» **TEXT BLOCK**

########################################

As mentioned, many of the conflicts between India and China have been over the construction of roads in the disputed region, and the same is happening today.
The Darbuk-Shyok-DBO Road in eastern Ladakh is being built in close proximity to the LAC. Many experts believe that Indian road works may have resulted in increased opposition from China.
In May, a unilateral road link between Dharchula in the Indian state of Uttarakhand and Lipulekh, claimed by Nepal, was opened. The road passes through the disputed Kalapani territory. India’s Defence Minister Rajnat Singh attended the ceremony on May 8. On May 20, Nepal issued its new political and administrative maps, listing Lipulekh, Kalapani and Limpiadurias as Nepalese territory. The Nepal Army later stated that it was ready to confront the Indian Army. At present, Nepal has a pro-China Government in power.
Finally, the main conflict in the region – the issue of the status of Jammu and Kashmir – is directly linked to the problem of transport arteries. Part of the region, which India considers its own, is now administered by Pakistan, and it is through these areas that the most important part of the Belt and Road initiative – the China-Pakistan Economic Corridor (CPEC) – passes, uniting China with ports on the Arabian Sea.
In 2019, Article 370, which gave Jammu and Kashmir special status, was removed from the Indian Constitution; the former state is now divided into two allied territories, Jammu and Kashmir and Ladakh. India’s military presence in the region has been strengthened. Both Pakistan and India saw this as a threat to their interests.
A holistic approach
The problem of increasing tension on the Indo-Chinese border is multilayered. The first and most important layer is the tension between countries, the struggle for spheres of influence in South Asia and the Himalayan region in particular. In the dispute with China, India finds a partner in Washington.
Interestingly, India is interacting with the US as if it were just one of the great powers. In other words, for New Delhi, Washington is a partner in an already established multipolar world.

########################################

» **RECORD EXTRACTS**
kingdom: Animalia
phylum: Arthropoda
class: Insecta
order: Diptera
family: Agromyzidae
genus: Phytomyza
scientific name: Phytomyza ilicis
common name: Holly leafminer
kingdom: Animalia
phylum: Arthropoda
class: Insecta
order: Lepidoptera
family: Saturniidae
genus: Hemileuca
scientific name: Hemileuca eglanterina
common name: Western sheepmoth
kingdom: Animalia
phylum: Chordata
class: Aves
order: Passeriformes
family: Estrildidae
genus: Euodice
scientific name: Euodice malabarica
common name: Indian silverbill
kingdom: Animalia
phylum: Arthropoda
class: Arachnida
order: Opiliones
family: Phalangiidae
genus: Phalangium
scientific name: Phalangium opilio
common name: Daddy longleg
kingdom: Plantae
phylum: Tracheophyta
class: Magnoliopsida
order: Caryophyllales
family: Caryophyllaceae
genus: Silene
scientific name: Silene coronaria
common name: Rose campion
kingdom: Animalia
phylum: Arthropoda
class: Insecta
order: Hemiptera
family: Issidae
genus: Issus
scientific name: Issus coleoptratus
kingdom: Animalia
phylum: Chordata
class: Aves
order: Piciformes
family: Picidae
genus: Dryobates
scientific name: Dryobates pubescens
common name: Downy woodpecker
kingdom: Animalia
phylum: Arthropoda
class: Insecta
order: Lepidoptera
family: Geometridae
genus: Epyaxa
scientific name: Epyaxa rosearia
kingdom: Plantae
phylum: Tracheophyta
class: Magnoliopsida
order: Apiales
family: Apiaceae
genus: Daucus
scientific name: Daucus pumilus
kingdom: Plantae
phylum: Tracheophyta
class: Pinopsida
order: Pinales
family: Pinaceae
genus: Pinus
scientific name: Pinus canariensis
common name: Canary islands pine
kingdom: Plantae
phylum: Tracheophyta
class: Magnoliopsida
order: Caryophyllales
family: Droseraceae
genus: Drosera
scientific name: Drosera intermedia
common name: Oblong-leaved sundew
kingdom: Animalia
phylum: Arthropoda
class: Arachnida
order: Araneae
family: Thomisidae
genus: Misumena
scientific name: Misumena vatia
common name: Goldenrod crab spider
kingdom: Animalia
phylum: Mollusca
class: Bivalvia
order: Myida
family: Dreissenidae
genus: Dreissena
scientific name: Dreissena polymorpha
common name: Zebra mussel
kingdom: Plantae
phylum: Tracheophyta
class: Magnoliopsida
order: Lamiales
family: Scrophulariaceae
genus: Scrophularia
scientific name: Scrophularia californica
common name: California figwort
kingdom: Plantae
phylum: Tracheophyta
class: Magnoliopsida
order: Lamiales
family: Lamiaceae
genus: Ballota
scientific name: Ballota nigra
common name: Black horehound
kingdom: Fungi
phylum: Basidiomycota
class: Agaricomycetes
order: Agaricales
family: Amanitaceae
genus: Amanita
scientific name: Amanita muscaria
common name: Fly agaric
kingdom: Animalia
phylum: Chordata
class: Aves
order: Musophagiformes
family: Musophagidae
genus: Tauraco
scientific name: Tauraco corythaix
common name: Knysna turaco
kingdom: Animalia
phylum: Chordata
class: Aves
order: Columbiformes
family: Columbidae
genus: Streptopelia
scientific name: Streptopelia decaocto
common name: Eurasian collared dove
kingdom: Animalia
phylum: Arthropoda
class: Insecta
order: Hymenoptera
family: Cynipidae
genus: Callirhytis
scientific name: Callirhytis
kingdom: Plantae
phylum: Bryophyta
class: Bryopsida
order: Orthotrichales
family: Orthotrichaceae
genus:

########################################

» **TASK PROMPT**
According to the text on India–China border tensions, why is the status of Jammu and Kashmir directly linked to transport arteries? Answer in one to three sentences.

» **EXERCISE RESPONSE**
Part of the region that India considers its own is administered by Pakistan. The China-Pakistan Economic Corridor, the most important part of the Belt and Road initiative, passes through those areas and unites China with ports on the Arabian Sea.